— CHALLENGE —
List every line below that contains the string "Target". Treat uppercase and lowercase letters as distinct.

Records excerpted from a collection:
........
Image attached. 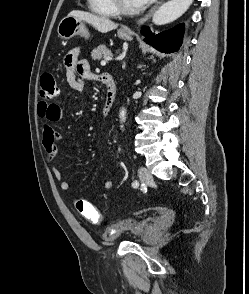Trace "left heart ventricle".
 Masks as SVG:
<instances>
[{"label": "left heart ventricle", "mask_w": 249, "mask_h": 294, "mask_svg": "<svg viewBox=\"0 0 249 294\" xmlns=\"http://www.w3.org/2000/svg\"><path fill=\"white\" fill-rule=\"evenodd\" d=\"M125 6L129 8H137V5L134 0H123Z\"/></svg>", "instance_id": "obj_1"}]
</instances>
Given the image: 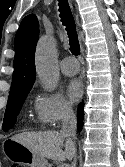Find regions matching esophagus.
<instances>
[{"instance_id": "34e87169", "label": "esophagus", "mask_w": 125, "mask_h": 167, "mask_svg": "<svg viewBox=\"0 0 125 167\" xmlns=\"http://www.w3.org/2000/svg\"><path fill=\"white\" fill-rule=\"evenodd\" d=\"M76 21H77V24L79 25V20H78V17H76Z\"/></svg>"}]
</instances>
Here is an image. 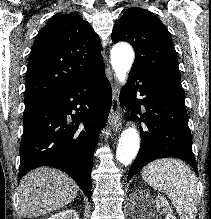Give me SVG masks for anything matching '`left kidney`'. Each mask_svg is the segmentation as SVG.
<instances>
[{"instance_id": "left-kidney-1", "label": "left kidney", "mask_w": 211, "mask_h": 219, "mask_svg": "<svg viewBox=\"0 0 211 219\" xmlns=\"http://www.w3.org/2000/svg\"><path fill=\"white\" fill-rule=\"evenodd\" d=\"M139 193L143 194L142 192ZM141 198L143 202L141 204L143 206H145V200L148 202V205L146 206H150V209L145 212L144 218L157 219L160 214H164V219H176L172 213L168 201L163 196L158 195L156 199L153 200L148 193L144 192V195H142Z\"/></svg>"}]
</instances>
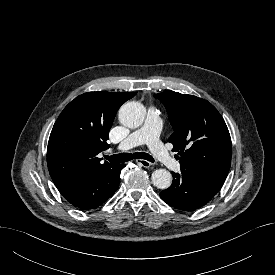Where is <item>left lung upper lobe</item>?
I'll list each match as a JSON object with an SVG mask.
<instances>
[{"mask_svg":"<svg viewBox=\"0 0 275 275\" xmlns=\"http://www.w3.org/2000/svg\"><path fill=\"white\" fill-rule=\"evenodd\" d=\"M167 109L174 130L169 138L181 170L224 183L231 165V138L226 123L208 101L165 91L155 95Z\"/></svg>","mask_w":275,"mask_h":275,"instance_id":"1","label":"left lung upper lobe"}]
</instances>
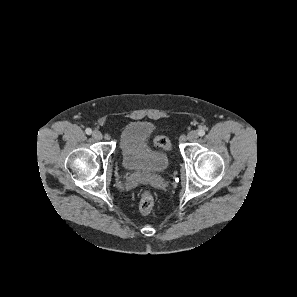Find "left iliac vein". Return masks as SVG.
........
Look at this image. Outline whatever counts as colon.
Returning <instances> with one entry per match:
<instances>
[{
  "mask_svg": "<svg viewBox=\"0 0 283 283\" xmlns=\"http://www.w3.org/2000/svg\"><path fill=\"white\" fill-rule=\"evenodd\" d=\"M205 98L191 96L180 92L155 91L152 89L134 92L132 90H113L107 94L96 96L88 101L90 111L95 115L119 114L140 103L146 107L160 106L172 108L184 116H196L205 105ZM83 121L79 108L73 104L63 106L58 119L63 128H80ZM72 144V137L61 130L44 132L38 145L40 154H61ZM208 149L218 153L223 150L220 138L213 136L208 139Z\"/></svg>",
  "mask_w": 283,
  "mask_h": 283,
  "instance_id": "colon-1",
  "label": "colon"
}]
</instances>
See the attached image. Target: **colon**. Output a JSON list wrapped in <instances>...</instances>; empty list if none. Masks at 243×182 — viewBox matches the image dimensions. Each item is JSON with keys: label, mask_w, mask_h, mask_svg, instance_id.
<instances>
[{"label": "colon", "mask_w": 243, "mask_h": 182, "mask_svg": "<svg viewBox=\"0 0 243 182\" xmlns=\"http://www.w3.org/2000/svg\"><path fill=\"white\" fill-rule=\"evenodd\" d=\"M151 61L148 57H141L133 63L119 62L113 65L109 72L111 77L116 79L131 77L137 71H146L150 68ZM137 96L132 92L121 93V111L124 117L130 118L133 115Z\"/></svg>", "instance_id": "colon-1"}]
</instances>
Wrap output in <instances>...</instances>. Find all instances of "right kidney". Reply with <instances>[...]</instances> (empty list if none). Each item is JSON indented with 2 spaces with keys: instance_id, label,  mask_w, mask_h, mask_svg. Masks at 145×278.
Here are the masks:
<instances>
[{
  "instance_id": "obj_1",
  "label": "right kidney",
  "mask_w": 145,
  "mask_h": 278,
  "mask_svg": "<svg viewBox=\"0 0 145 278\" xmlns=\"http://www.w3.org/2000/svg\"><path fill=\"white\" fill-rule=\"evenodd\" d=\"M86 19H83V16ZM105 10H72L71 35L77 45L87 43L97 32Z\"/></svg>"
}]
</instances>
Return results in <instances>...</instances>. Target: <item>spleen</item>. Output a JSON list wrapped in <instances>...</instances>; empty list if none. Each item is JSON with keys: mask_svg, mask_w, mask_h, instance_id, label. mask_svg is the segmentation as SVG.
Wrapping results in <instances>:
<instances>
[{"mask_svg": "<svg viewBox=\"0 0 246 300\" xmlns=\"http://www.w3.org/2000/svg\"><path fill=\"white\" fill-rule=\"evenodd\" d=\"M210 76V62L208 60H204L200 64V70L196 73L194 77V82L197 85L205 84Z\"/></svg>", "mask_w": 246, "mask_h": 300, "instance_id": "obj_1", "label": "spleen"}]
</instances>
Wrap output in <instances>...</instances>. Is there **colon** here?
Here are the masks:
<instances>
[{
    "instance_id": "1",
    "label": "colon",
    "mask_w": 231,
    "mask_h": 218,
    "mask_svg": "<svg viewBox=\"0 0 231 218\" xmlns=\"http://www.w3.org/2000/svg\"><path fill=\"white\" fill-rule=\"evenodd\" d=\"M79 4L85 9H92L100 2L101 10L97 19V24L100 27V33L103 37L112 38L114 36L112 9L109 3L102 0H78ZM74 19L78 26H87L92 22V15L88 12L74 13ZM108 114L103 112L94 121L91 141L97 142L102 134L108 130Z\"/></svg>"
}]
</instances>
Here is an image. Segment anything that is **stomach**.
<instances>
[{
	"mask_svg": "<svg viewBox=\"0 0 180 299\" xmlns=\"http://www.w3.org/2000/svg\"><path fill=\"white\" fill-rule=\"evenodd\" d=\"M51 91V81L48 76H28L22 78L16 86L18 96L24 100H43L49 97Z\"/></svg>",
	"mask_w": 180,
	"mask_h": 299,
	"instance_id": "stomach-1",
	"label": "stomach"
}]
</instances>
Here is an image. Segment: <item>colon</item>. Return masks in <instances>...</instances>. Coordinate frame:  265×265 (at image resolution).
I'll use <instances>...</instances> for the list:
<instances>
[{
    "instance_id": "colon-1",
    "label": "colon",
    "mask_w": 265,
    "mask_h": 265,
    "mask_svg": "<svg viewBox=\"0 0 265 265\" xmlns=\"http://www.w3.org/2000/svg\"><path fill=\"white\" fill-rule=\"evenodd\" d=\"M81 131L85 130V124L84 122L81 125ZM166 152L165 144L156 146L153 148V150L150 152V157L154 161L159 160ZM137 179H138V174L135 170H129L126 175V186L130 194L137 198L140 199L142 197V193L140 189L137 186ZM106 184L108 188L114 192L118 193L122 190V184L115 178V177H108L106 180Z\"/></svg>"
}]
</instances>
........
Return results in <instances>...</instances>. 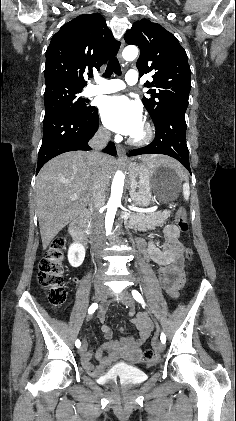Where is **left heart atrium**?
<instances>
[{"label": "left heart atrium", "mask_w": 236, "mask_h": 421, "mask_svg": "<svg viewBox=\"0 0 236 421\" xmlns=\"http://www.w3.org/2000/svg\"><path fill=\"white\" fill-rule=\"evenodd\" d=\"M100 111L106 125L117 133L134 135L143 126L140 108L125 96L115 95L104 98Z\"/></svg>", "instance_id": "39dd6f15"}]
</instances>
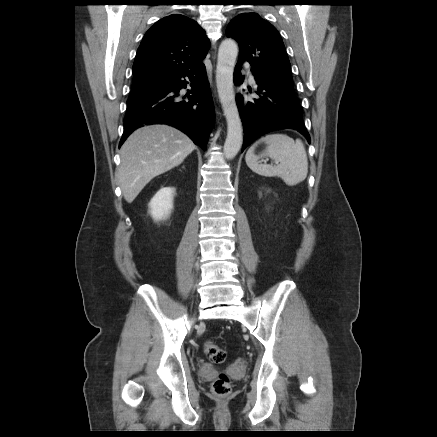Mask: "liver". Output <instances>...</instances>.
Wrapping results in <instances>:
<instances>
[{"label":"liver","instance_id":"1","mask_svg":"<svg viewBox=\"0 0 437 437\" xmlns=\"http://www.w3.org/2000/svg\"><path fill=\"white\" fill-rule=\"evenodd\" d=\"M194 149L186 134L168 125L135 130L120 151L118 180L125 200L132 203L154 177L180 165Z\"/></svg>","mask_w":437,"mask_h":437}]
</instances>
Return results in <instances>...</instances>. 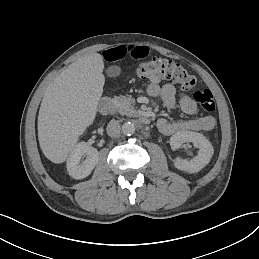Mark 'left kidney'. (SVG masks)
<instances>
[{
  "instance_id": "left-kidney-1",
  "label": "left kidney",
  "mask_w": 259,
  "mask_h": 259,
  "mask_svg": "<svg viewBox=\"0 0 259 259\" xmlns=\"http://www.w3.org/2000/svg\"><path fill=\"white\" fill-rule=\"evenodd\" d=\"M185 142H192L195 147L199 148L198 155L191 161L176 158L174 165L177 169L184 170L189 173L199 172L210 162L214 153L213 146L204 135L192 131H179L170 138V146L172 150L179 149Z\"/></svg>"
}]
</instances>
........
— ANSWER TO THIS PROBLEM —
See the attached image. Target: **colon**. Output a JSON list wrapped in <instances>...</instances>; empty list if none. Masks at 243×182 — viewBox matches the image dimensions. Each item is JSON with keys: label, mask_w, mask_h, mask_svg, instance_id.
Return results in <instances>...</instances>. Target: <item>spleen</item>. Output a JSON list wrapped in <instances>...</instances>; empty list if none. Each item is JSON with keys: mask_svg, mask_w, mask_h, instance_id, label. mask_svg is the segmentation as SVG.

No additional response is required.